··· Entries supplied ···
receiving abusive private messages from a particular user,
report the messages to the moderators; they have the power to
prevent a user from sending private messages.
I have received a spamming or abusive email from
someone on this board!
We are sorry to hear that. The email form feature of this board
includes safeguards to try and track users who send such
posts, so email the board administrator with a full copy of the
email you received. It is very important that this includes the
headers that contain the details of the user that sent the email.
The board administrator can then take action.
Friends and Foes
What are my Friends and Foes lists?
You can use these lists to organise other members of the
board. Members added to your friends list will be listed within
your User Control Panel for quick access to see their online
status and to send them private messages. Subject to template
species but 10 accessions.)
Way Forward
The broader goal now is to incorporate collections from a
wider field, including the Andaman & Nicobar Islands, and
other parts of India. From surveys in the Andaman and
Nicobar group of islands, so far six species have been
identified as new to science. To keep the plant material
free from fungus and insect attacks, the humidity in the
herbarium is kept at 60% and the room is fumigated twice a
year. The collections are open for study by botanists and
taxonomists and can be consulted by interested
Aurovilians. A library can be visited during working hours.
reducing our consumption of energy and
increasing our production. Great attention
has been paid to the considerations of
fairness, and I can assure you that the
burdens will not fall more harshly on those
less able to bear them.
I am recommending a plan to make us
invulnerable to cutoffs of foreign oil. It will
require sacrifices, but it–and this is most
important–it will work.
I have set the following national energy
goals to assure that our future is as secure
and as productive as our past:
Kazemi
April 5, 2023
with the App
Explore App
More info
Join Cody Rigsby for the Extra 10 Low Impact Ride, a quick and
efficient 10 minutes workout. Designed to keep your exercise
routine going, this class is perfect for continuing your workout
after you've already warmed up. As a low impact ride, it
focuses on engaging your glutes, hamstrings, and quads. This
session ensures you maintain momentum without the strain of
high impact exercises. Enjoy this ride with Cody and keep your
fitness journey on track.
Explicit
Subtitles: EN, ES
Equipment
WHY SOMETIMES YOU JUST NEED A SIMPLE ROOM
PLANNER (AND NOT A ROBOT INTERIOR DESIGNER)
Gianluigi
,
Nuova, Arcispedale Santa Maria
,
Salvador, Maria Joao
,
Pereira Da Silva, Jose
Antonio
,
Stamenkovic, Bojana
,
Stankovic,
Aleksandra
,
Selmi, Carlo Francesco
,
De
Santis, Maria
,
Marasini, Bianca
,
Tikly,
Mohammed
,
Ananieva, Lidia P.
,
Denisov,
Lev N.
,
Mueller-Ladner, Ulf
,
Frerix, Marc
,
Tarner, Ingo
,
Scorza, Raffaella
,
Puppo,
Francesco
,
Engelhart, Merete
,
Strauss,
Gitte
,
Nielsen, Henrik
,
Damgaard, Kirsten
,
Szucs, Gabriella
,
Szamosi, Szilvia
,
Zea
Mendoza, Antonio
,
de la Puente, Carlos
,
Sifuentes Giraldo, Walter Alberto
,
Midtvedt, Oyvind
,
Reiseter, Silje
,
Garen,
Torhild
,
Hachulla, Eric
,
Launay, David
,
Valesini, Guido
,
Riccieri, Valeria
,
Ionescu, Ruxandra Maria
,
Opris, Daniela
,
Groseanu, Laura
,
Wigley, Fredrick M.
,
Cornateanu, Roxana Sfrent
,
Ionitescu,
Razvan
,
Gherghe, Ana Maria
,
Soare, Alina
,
···
Your output should be an exact copy of every line from the one containing "Nielsen, Henrik" through the end of the records.

## Answer for the task
Nielsen, Henrik
,
Damgaard, Kirsten
,
Szucs, Gabriella
,
Szamosi, Szilvia
,
Zea
Mendoza, Antonio
,
de la Puente, Carlos
,
Sifuentes Giraldo, Walter Alberto
,
Midtvedt, Oyvind
,
Reiseter, Silje
,
Garen,
Torhild
,
Hachulla, Eric
,
Launay, David
,
Valesini, Guido
,
Riccieri, Valeria
,
Ionescu, Ruxandra Maria
,
Opris, Daniela
,
Groseanu, Laura
,
Wigley, Fredrick M.
,
Cornateanu, Roxana Sfrent
,
Ionitescu,
Razvan
,
Gherghe, Ana Maria
,
Soare, Alina
,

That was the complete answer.